WORKING DATA |

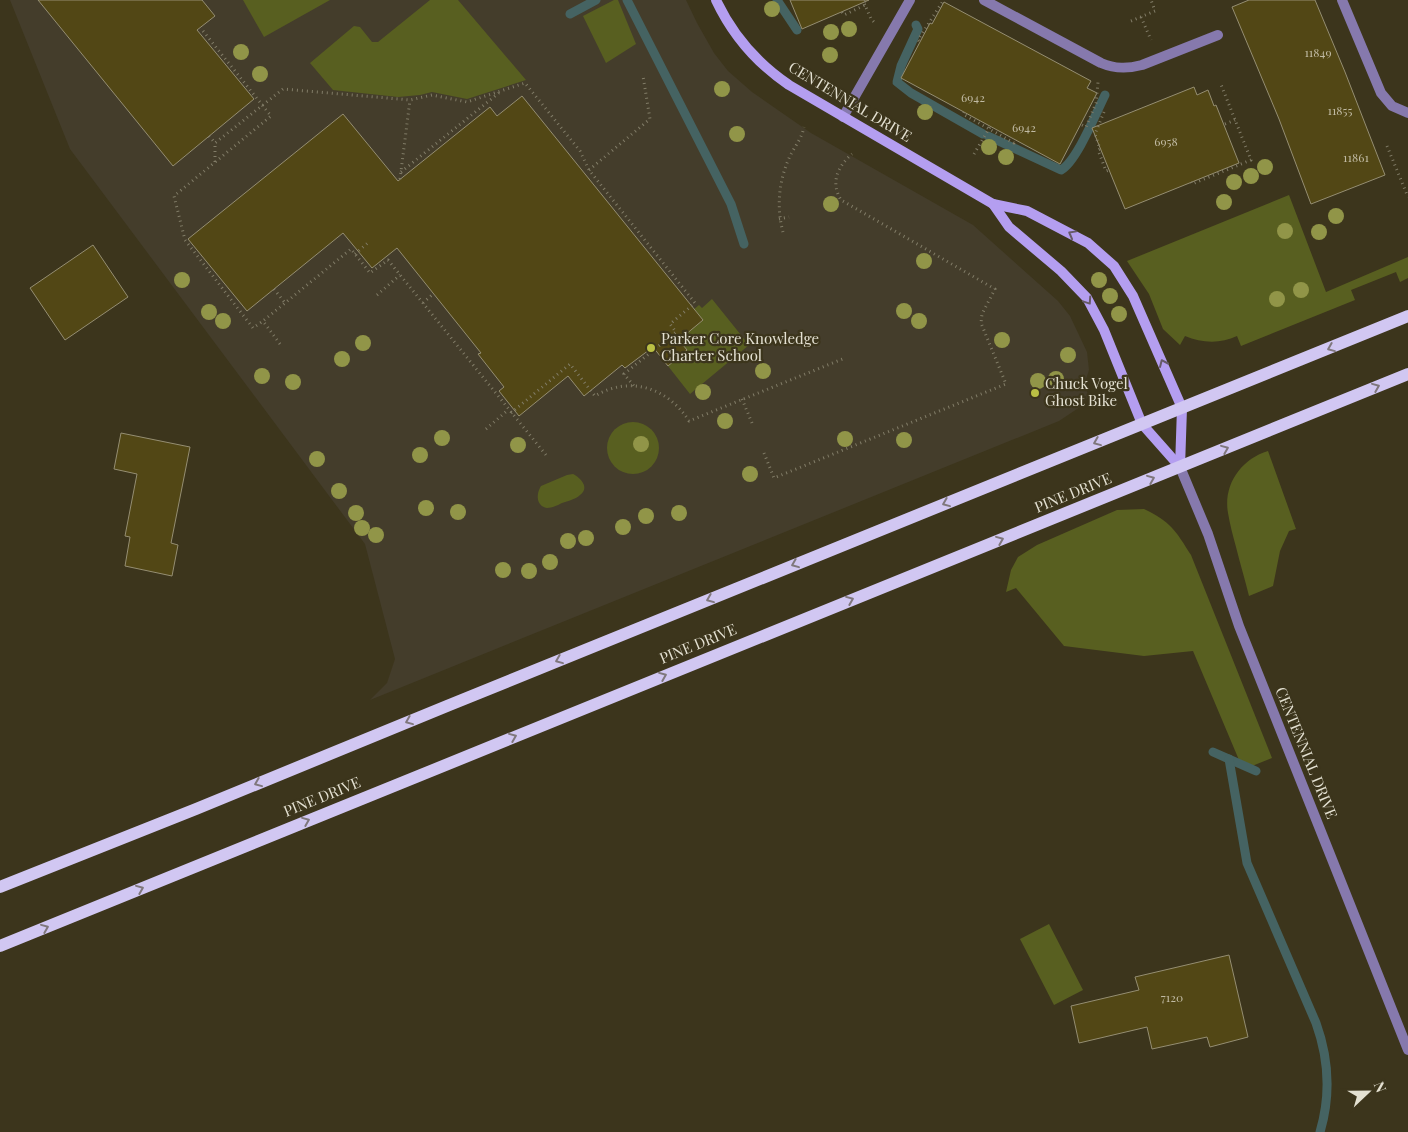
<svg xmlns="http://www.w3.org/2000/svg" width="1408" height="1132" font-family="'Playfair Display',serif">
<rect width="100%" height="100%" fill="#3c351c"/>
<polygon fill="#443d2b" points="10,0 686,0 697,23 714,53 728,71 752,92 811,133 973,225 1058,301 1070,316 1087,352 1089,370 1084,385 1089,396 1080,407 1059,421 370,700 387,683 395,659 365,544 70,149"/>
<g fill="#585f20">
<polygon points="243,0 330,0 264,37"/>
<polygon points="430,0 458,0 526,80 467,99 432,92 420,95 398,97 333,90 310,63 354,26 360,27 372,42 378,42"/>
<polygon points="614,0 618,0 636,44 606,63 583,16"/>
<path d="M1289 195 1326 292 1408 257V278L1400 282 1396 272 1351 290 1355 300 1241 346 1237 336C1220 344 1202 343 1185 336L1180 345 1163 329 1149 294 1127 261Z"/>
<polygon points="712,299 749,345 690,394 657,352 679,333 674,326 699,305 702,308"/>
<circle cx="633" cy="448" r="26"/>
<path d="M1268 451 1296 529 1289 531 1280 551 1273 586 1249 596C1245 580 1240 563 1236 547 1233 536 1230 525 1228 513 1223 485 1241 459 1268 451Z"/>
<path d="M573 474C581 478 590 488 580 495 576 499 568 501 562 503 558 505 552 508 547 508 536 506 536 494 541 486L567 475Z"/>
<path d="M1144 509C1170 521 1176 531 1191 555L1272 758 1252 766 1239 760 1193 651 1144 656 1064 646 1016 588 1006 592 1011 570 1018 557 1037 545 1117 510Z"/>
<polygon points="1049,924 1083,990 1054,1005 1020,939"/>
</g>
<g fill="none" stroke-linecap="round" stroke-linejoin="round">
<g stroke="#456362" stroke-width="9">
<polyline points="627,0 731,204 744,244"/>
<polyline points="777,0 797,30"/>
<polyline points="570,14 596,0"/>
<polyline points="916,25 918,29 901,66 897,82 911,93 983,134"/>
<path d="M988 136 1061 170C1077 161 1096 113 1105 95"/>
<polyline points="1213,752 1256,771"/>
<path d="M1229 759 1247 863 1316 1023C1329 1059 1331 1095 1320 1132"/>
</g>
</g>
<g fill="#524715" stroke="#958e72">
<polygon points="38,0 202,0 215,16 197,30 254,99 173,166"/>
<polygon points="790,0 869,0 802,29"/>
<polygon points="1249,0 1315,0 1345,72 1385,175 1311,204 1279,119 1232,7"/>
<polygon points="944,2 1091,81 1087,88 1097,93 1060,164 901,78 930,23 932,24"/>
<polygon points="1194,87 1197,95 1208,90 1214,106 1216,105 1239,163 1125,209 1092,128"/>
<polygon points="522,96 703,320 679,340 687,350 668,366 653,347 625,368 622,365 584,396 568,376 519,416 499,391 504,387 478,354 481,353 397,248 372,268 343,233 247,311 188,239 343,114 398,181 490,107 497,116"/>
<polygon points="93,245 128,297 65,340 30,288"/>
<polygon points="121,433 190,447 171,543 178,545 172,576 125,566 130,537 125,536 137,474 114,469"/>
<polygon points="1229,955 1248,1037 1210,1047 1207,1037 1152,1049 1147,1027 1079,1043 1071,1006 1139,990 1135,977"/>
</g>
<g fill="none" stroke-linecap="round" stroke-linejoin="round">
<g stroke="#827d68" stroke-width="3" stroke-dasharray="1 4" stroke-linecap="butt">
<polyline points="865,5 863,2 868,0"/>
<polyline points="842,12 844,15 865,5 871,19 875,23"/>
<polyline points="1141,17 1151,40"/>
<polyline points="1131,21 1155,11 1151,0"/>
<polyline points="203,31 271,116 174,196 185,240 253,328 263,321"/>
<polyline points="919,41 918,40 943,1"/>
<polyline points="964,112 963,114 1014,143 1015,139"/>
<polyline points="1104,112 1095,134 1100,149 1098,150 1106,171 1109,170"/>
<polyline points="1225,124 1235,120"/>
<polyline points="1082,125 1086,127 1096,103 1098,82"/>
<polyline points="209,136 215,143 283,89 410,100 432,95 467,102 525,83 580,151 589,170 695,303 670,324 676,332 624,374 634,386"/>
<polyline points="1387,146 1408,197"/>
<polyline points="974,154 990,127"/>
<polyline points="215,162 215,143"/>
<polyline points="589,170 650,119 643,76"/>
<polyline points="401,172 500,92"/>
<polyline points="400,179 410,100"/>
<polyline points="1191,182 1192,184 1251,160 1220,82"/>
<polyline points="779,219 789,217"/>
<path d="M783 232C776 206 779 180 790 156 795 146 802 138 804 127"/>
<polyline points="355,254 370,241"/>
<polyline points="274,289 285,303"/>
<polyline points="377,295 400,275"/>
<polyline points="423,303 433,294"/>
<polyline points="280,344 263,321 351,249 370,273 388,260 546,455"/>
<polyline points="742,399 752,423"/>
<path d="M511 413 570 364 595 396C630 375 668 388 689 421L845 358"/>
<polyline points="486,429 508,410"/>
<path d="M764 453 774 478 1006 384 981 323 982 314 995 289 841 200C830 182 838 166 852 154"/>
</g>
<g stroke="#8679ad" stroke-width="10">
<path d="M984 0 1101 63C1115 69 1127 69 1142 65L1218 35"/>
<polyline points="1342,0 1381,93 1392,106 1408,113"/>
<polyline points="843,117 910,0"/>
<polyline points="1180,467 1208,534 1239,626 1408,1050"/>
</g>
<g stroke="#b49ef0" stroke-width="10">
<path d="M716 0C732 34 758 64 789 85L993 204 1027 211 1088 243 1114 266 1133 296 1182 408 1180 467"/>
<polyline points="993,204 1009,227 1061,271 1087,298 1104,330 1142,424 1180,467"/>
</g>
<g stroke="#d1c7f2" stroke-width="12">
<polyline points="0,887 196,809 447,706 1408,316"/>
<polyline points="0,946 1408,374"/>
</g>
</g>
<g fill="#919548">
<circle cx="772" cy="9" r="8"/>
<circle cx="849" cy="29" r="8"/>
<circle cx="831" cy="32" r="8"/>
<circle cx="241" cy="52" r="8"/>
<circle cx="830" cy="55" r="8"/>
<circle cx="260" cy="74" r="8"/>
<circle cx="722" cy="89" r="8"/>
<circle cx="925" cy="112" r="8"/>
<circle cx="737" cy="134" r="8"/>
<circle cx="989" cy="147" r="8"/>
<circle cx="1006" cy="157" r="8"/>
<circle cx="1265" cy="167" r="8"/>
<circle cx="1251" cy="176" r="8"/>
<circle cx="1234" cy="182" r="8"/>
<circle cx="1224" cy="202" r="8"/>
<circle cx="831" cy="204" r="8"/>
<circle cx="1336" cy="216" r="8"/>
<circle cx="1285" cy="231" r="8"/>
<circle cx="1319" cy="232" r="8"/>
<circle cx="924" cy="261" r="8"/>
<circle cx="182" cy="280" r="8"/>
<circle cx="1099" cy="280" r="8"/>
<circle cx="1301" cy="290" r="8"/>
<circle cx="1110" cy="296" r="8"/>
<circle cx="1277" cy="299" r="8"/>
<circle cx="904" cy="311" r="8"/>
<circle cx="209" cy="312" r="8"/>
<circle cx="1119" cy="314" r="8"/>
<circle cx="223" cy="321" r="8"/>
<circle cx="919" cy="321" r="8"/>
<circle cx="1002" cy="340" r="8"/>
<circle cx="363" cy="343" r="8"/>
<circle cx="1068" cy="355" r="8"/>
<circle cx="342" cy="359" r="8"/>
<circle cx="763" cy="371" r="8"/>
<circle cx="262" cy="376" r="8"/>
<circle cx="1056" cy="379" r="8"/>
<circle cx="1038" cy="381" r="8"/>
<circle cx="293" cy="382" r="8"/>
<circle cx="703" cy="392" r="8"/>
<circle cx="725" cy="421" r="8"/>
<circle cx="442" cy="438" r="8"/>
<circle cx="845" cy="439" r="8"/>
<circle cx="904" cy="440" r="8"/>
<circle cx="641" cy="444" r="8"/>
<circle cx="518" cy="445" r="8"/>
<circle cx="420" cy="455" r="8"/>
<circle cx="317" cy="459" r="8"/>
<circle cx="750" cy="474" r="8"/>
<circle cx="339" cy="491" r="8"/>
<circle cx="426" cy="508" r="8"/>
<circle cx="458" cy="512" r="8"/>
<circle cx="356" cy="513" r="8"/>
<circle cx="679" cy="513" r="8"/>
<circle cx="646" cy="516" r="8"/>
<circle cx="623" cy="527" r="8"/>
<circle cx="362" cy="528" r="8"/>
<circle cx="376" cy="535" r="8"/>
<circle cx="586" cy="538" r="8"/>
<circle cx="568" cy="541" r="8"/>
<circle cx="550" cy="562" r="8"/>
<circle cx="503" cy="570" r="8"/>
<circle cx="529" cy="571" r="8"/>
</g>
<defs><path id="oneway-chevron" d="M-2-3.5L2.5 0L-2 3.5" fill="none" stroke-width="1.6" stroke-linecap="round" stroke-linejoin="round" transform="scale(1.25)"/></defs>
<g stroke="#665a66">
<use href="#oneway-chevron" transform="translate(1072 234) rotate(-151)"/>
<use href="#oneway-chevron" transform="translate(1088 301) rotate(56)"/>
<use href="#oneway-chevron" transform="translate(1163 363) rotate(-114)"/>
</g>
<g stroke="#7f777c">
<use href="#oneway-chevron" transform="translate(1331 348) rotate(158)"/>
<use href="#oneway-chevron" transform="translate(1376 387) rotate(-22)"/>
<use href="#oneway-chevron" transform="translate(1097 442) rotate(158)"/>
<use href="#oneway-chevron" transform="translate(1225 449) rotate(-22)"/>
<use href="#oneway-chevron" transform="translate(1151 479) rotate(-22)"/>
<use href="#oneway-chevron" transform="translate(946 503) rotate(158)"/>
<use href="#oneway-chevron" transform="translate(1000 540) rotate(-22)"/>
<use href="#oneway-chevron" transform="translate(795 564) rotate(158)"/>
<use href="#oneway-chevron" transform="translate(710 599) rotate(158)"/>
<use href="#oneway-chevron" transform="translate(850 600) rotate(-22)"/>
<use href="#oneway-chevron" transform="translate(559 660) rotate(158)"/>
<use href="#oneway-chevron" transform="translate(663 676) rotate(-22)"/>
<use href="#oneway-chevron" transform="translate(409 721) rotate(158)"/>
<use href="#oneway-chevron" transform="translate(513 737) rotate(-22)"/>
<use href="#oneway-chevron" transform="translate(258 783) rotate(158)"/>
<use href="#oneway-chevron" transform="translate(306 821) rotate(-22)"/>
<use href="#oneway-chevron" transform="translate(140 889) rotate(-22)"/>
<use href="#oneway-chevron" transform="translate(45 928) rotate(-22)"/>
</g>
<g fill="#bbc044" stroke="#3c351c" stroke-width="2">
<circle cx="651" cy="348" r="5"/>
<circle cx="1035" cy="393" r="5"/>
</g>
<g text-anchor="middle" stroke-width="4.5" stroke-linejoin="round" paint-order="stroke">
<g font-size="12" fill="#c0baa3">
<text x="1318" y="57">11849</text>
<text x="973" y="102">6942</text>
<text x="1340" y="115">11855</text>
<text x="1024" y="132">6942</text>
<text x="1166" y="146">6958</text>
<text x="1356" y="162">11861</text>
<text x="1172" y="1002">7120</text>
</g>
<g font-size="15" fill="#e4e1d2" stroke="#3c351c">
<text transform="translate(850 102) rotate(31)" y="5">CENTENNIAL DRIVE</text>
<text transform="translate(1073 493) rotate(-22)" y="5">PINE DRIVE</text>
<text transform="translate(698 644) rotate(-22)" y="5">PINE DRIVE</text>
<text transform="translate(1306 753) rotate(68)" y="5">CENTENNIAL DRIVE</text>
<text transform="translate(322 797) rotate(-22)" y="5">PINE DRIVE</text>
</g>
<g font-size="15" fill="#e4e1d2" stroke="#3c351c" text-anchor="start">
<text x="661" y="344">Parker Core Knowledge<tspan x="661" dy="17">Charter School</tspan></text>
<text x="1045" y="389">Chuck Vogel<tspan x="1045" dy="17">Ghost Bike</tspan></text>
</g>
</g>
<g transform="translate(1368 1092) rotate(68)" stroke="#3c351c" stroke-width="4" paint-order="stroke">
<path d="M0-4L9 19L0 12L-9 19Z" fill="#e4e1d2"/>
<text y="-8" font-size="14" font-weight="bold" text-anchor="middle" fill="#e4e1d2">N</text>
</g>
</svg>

ASSIGNED TASK | Review the entries above and return every line where "tspan" appears.

EXPECTED ANSWER |
<text x="661" y="344">Parker Core Knowledge<tspan x="661" dy="17">Charter School</tspan></text>
<text x="1045" y="389">Chuck Vogel<tspan x="1045" dy="17">Ghost Bike</tspan></text>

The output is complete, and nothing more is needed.